That's all crazy talk, imo. The purpose of a merge algorithm
is to help make an integration process more efficient. Automatically
changing lots of lines in many files can speed up editing, but
the output shouldn't be a "better C program" but "a better state
of the source tree from an integrator's perspective".

For example, here is a merge feature I'd like to see:

Let's let patches be optionally *signed*.

Let every source tree contain a policy file, mapping
files and directories in the tree to various merging
policies and public keys. The policies might say
"only certain signers can modify certain files -- if
others try to, treat that as a merge conflict." Or,
the policies might say: "Permit any merge to modify
the file scheduler.c, but put conflict markers around
every change made, even if there is no conflict" (thus
forcing a by-hand review of changes to scheduler.c).

Those examples illustrate that the quality of a merge tool,
for some users at least, may not have as much to do with
the semantics-in-C of the output of the merge.
Post by zooko
uncertain assertion 5. Correctly answering both the resolution and
location questions is necessary and sufficient for "applying the
patch the way the user intended".
That is false. Diffing, patching, and merging tools are
inevitably imprecise, heuristic instruments. They will always
have pathological cases that are common enough to arise
accidentally, in practice, at measurable-enough-to-worry-about
rates. No cleverness in merge algorithm design is going to change
any of that, ever.

This is a topic that often seems to get confused hackers talking
in circles because it gives rise to an accidental game. Programmer
A proposes merge algorithm X. Programmer B finds the
pathological cases in X. A proposes X'. B finds the X' problems.

###

*TASK INSTRUCTIONS:*
1 - Write out the post on merge algorithms from "For example, here" to "changes to scheduler.c).".
2 - Continue the post on merge algorithms, picking up after its final sentence.
The listing has no connection to the post on merge algorithms.

###

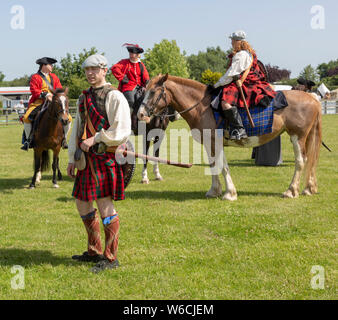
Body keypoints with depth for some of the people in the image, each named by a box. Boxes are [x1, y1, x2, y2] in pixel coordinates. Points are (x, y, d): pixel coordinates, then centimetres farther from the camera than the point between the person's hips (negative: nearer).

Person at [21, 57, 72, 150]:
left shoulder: (54, 77, 16)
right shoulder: (35, 77, 1)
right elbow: (34, 91, -10)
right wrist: (45, 95, -22)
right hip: (38, 103, -3)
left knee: (68, 118, -12)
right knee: (26, 117, -25)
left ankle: (63, 139, 7)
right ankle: (28, 140, -6)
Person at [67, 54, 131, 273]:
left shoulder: (114, 97, -9)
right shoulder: (84, 98, 16)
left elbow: (122, 131, -16)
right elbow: (77, 129, 21)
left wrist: (95, 139, -19)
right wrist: (72, 158, 16)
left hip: (106, 157, -8)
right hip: (87, 158, 9)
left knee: (105, 205, -6)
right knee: (82, 203, 12)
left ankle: (111, 257, 4)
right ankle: (95, 251, 27)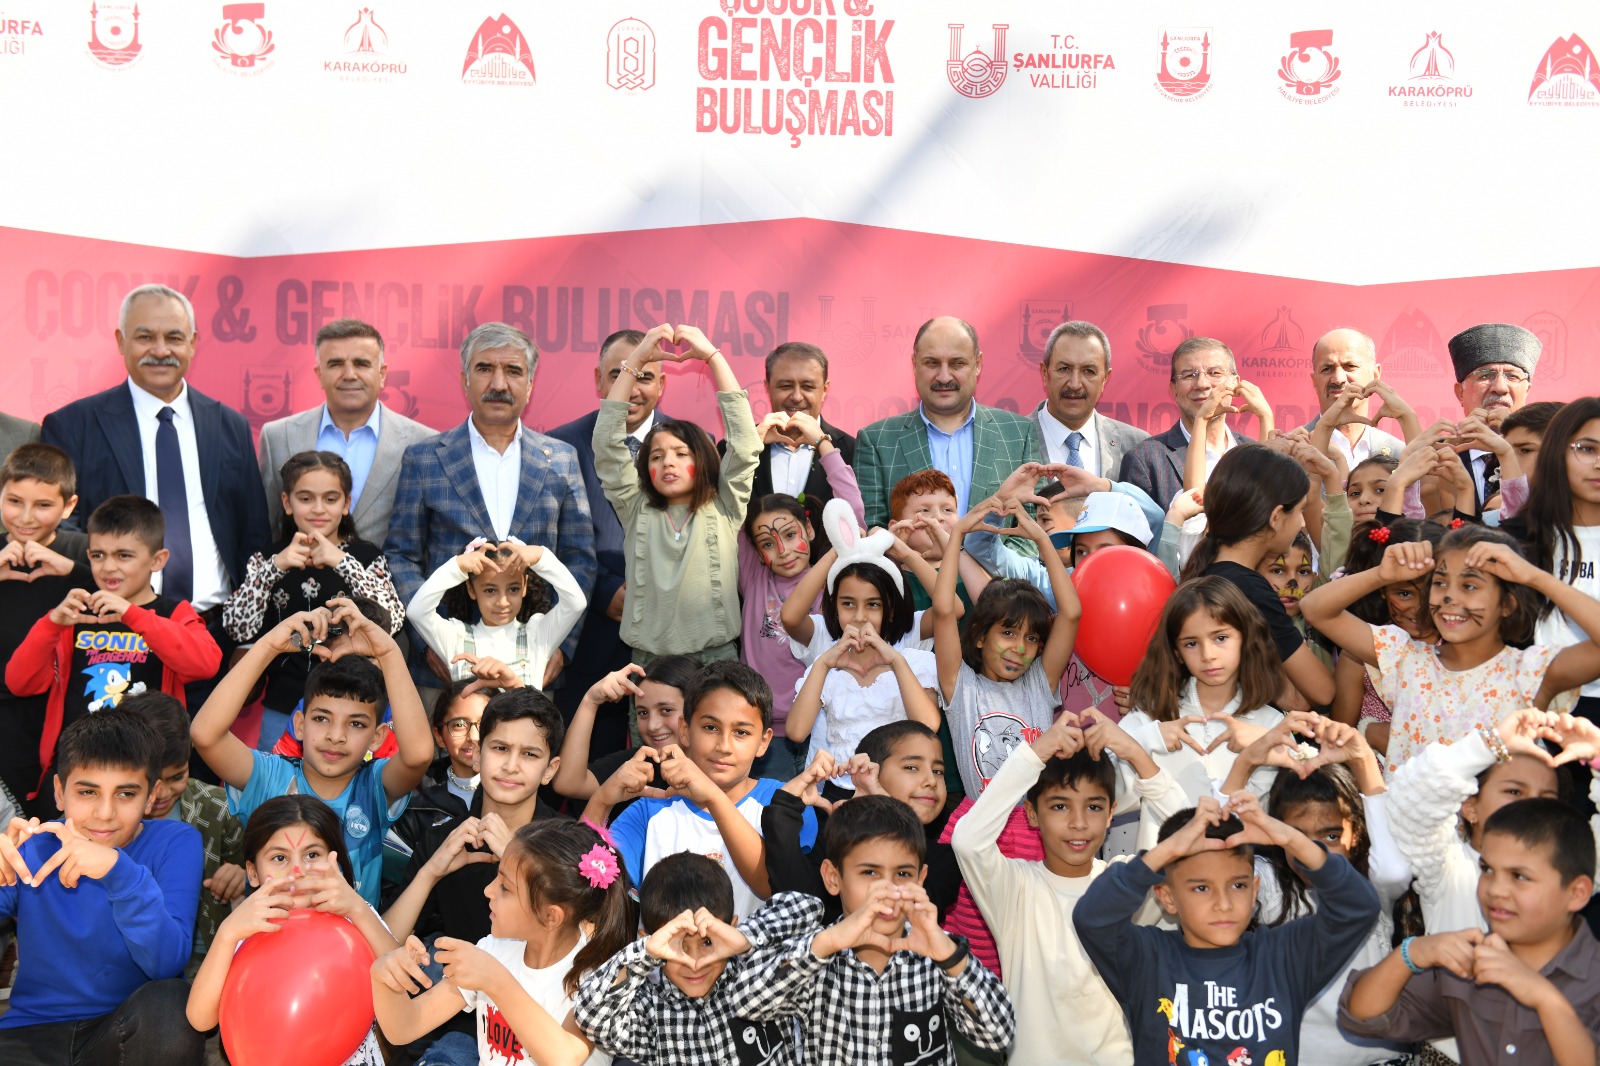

###

*WRITTEN ANSWERS:*
1 -
For example, here is a merge feature I'd like to see:

Let's let patches be optionally *signed*.

Let every source tree contain a policy file, mapping
files and directories in the tree to various merging
policies and public keys. The policies might say
"only certain signers can modify certain files -- if
others try to, treat that as a merge conflict." Or,
the policies might say: "Permit any merge to modify
the file scheduler.c, but put conflict markers around
every change made, even if there is no conflict" (thus
forcing a by-hand review of changes to scheduler.c).

2 -
Lather, rinse, repeat: this is apparently where much of the discourse
around open source revision control projects has stood pat since,
perhaps, 2002 or so. The punch line is that it's a shaggy dog story.
There is not X'''..'''' which fixes all the problems. A different *kind*
of solution is needed.

That other kind of solution is the "shop tools" approach. No
merge algorithm will always DTRT and the pathologies of every
known tool are significant. So, the solution is to make it easy to
not overlook the pathologies when they occur, and to have a variety
of specialized tools so that, when pathologies occur using one tool,
perhaps there is another tool to do the job instead. A variety of
tools -- hard to miss when pathologies happen -- easy to review what
a tool has just done. A very different problem from "produce a
better C program".

And this gets back to your "uncertain (5)": user intention.
If integrators are using shop tools, then when I thoughtfully
submit a "patch" I must be offering some raw materials (fragments
of new code) and a "construction plan" that tells how to use
those raw materials, plus tools, to make a modification to
the integrator's very own version of the program.

"Construction plans" as exchanged between more traditional
shops (such as wood shops) are human-to-human communication
of imprecise formulae. Perhaps my submitted plan describes
the construction of a 36" cabinet but you need a 24" cabinet.
Perhaps the plan calls for a bar clamp but you have something
else in mind. A good construction plan is then one that is lucid
enough for you to work with as you adapt it to your situation,
using the tools and materials you have at hand. When I submit
my patch, *that* is my intention: to give you a "workable" plan,
not a perfect one.

By definition, a "construction plan" can not be automatically
applied. Human judgment is called for to interpret and adapt
the plan. A merge tool "conforms to user intention" if both
the submitter and integrator agree about how, generally, it
will behave when manipulated with various standard tools
kept within nominal operating conditions.

In other words, the best way to be faithful to user intention is
first to build tools that behave unsurprisingly and, second, tools
that help software craftspeople efficiently exchange and manipulate
construction plans, each plan giving a description of how one revision
of a program can be changed into another.


-t
zooko
2008-02-26 21:03:17 UTC
Permalink
Post by Thomas Lord
I don't why you think Arch "cannot" do what Darcs does.
So to speak more precisely, arch by default uses a 3-merge, which
cannot track the location of lines precisely.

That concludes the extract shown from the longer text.